TASK ITEM: Each record that follows is to be reproduced character for character, pictures excepted.

==== RECORDS FOR THE EXERCISE

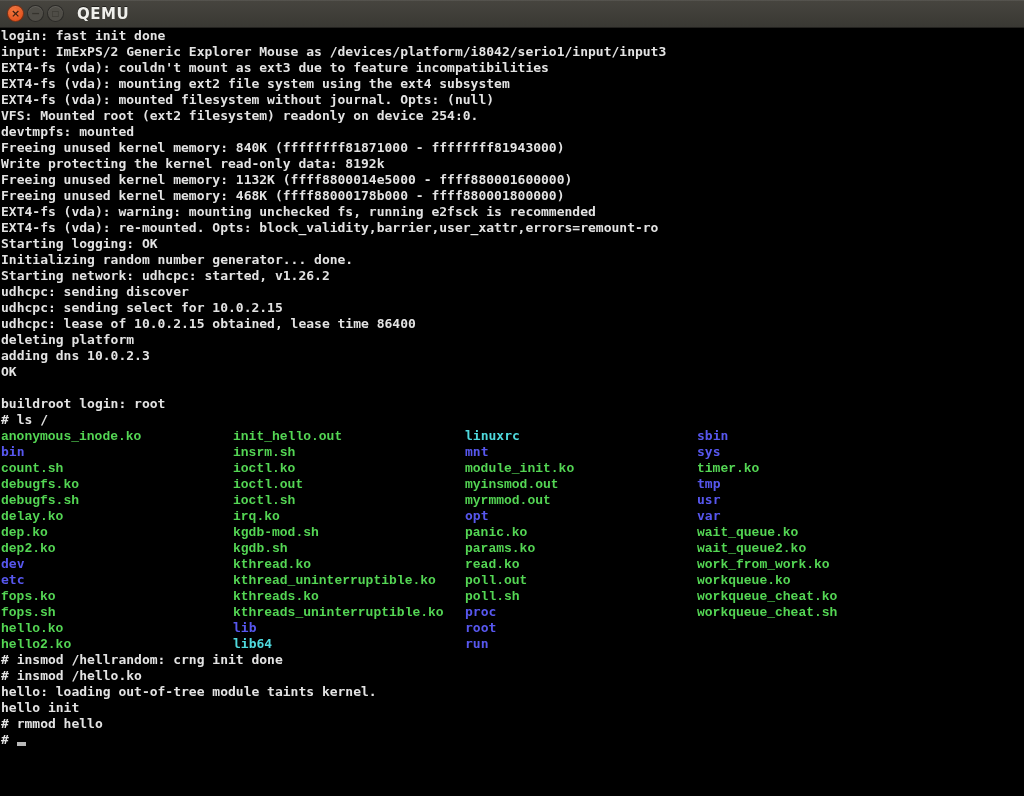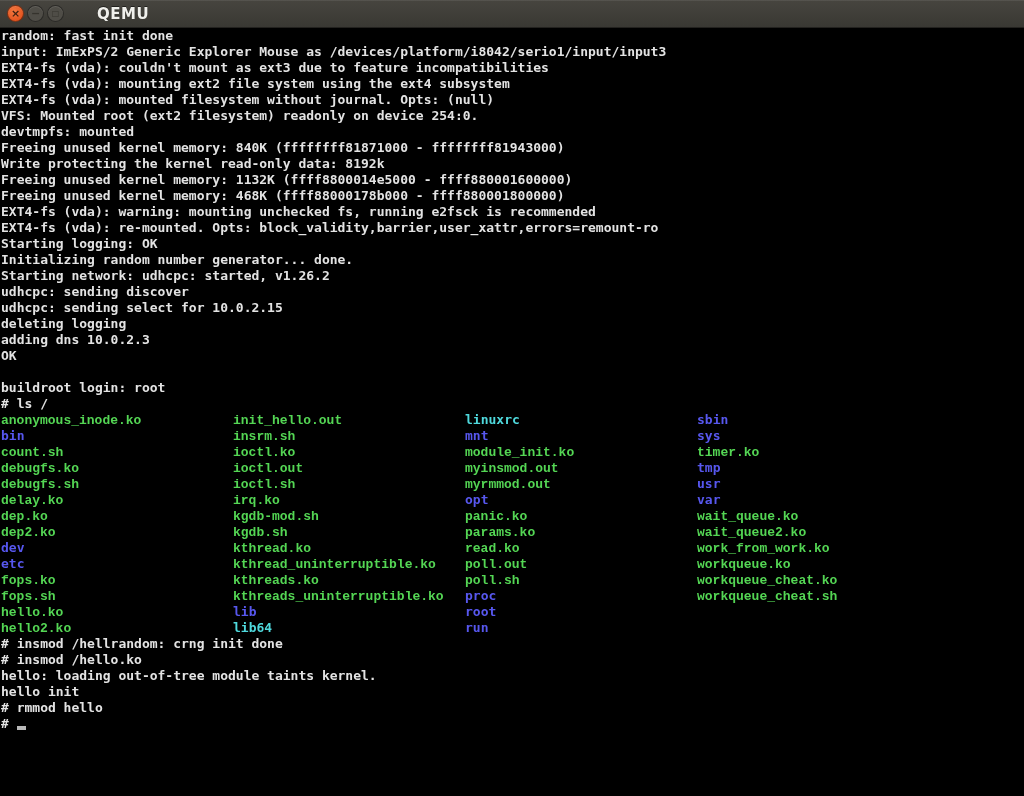--- a/index.html
+++ b/index.html
@@ -23,21 +23,21 @@
   }
   .tb-btn.close{background:radial-gradient(circle at 40% 35%, #f3773f, var(--close-button,#dd4814));}
   .tb-btn .glyph{
     font-family:"DejaVu Sans", sans-serif;
     font-size:11px;line-height:11px;font-weight:bold;
     color:var(--button-glyph,#35332d);
   }
   .tb-btn.close .glyph{color:#412212;}
   .tb-btn.max .glyph{font-size:8px;line-height:8px;}
   .tb-title{
-    margin-left:30px;
+    margin-left:10px;
     font-family:"DejaVu Sans", sans-serif;
     font-weight:bold;font-size:15px;
     color:var(--titlebar-text,#f0f0ec);
     text-shadow:0 -1px 0 rgba(0,0,0,0.5);
     letter-spacing:0.5px;
   }
 
   
   .console{
     position:absolute;top:28px;left:0;width:1024px;height:768px;
@@ -68,39 +68,40 @@
     <span class="glyph">−</span>
   </div>
   <div class="tb-btn max">
     <span class="glyph">□</span>
   </div>
   <div class="tb-title">QEMU</div>
 </div>
 
 <div class="console">
   <div>
-      <div class="cl">random: fast init done</div>
+      <div class="cl">login: fast init done</div>
       <div class="cl">input: ImExPS/2 Generic Explorer Mouse as /devices/platform/i8042/serio1/input/input3</div>
       <div class="cl">EXT4-fs (vda): couldn't mount as ext3 due to feature incompatibilities</div>
       <div class="cl">EXT4-fs (vda): mounting ext2 file system using the ext4 subsystem</div>
       <div class="cl">EXT4-fs (vda): mounted filesystem without journal. Opts: (null)</div>
       <div class="cl">VFS: Mounted root (ext2 filesystem) readonly on device 254:0.</div>
       <div class="cl">devtmpfs: mounted</div>
       <div class="cl">Freeing unused kernel memory: 840K (ffffffff81871000 - ffffffff81943000)</div>
       <div class="cl">Write protecting the kernel read-only data: 8192k</div>
       <div class="cl">Freeing unused kernel memory: 1132K (ffff8800014e5000 - ffff880001600000)</div>
       <div class="cl">Freeing unused kernel memory: 468K (ffff88000178b000 - ffff880001800000)</div>
       <div class="cl">EXT4-fs (vda): warning: mounting unchecked fs, running e2fsck is recommended</div>
       <div class="cl">EXT4-fs (vda): re-mounted. Opts: block_validity,barrier,user_xattr,errors=remount-ro</div>
       <div class="cl">Starting logging: OK</div>
       <div class="cl">Initializing random number generator... done.</div>
       <div class="cl">Starting network: udhcpc: started, v1.26.2</div>
       <div class="cl">udhcpc: sending discover</div>
       <div class="cl">udhcpc: sending select for 10.0.2.15</div>
-      <div class="cl">deleting logging</div>
+      <div class="cl">udhcpc: lease of 10.0.2.15 obtained, lease time 86400</div>
+      <div class="cl">deleting platform</div>
       <div class="cl">adding dns 10.0.2.3</div>
       <div class="cl">OK</div>
       <div class="cl"></div>
       <div class="cl">buildroot login: root</div>
       <div class="cl"># ls /</div>
       <div class="cl"><span class="file t-x">anonymous_inode.ko</span><span class="file t-x">init_hello.out</span><span class="file t-l">linuxrc</span><span class="file t-d">sbin</span></div>
       <div class="cl"><span class="file t-d">bin</span><span class="file t-x">insrm.sh</span><span class="file t-d">mnt</span><span class="file t-d">sys</span></div>
       <div class="cl"><span class="file t-x">count.sh</span><span class="file t-x">ioctl.ko</span><span class="file t-x">module_init.ko</span><span class="file t-x">timer.ko</span></div>
       <div class="cl"><span class="file t-x">debugfs.ko</span><span class="file t-x">ioctl.out</span><span class="file t-x">myinsmod.out</span><span class="file t-d">tmp</span></div>
       <div class="cl"><span class="file t-x">debugfs.sh</span><span class="file t-x">ioctl.sh</span><span class="file t-x">myrmmod.out</span><span class="file t-d">usr</span></div>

========

FINISHED EXERCISE:
--- a/index.html
+++ b/index.html
@@ -23,21 +23,21 @@
   }
   .tb-btn.close{background:radial-gradient(circle at 40% 35%, #f3773f, var(--close-button,#dd4814));}
   .tb-btn .glyph{
     font-family:"DejaVu Sans", sans-serif;
     font-size:11px;line-height:11px;font-weight:bold;
     color:var(--button-glyph,#35332d);
   }
   .tb-btn.close .glyph{color:#412212;}
   .tb-btn.max .glyph{font-size:8px;line-height:8px;}
   .tb-title{
-    margin-left:30px;
+    margin-left:10px;
     font-family:"DejaVu Sans", sans-serif;
     font-weight:bold;font-size:15px;
     color:var(--titlebar-text,#f0f0ec);
     text-shadow:0 -1px 0 rgba(0,0,0,0.5);
     letter-spacing:0.5px;
   }
 
   
   .console{
     position:absolute;top:28px;left:0;width:1024px;height:768px;
@@ -68,39 +68,40 @@
     <span class="glyph">−</span>
   </div>
   <div class="tb-btn max">
     <span class="glyph">□</span>
   </div>
   <div class="tb-title">QEMU</div>
 </div>
 
 <div class="console">
   <div>
-      <div class="cl">random: fast init done</div>
+      <div class="cl">login: fast init done</div>
       <div class="cl">input: ImExPS/2 Generic Explorer Mouse as /devices/platform/i8042/serio1/input/input3</div>
       <div class="cl">EXT4-fs (vda): couldn't mount as ext3 due to feature incompatibilities</div>
       <div class="cl">EXT4-fs (vda): mounting ext2 file system using the ext4 subsystem</div>
       <div class="cl">EXT4-fs (vda): mounted filesystem without journal. Opts: (null)</div>
       <div class="cl">VFS: Mounted root (ext2 filesystem) readonly on device 254:0.</div>
       <div class="cl">devtmpfs: mounted</div>
       <div class="cl">Freeing unused kernel memory: 840K (ffffffff81871000 - ffffffff81943000)</div>
       <div class="cl">Write protecting the kernel read-only data: 8192k</div>
       <div class="cl">Freeing unused kernel memory: 1132K (ffff8800014e5000 - ffff880001600000)</div>
       <div class="cl">Freeing unused kernel memory: 468K (ffff88000178b000 - ffff880001800000)</div>
       <div class="cl">EXT4-fs (vda): warning: mounting unchecked fs, running e2fsck is recommended</div>
       <div class="cl">EXT4-fs (vda): re-mounted. Opts: block_validity,barrier,user_xattr,errors=remount-ro</div>
       <div class="cl">Starting logging: OK</div>
       <div class="cl">Initializing random number generator... done.</div>
       <div class="cl">Starting network: udhcpc: started, v1.26.2</div>
       <div class="cl">udhcpc: sending discover</div>
       <div class="cl">udhcpc: sending select for 10.0.2.15</div>
-      <div class="cl">deleting logging</div>
+      <div class="cl">udhcpc: lease of 10.0.2.15 obtained, lease time 86400</div>
+      <div class="cl">deleting platform</div>
       <div class="cl">adding dns 10.0.2.3</div>
       <div class="cl">OK</div>
       <div class="cl"></div>
       <div class="cl">buildroot login: root</div>
       <div class="cl"># ls /</div>
       <div class="cl"><span class="file t-x">anonymous_inode.ko</span><span class="file t-x">init_hello.out</span><span class="file t-l">linuxrc</span><span class="file t-d">sbin</span></div>
       <div class="cl"><span class="file t-d">bin</span><span class="file t-x">insrm.sh</span><span class="file t-d">mnt</span><span class="file t-d">sys</span></div>
       <div class="cl"><span class="file t-x">count.sh</span><span class="file t-x">ioctl.ko</span><span class="file t-x">module_init.ko</span><span class="file t-x">timer.ko</span></div>
       <div class="cl"><span class="file t-x">debugfs.ko</span><span class="file t-x">ioctl.out</span><span class="file t-x">myinsmod.out</span><span class="file t-d">tmp</span></div>
       <div class="cl"><span class="file t-x">debugfs.sh</span><span class="file t-x">ioctl.sh</span><span class="file t-x">myrmmod.out</span><span class="file t-d">usr</span></div>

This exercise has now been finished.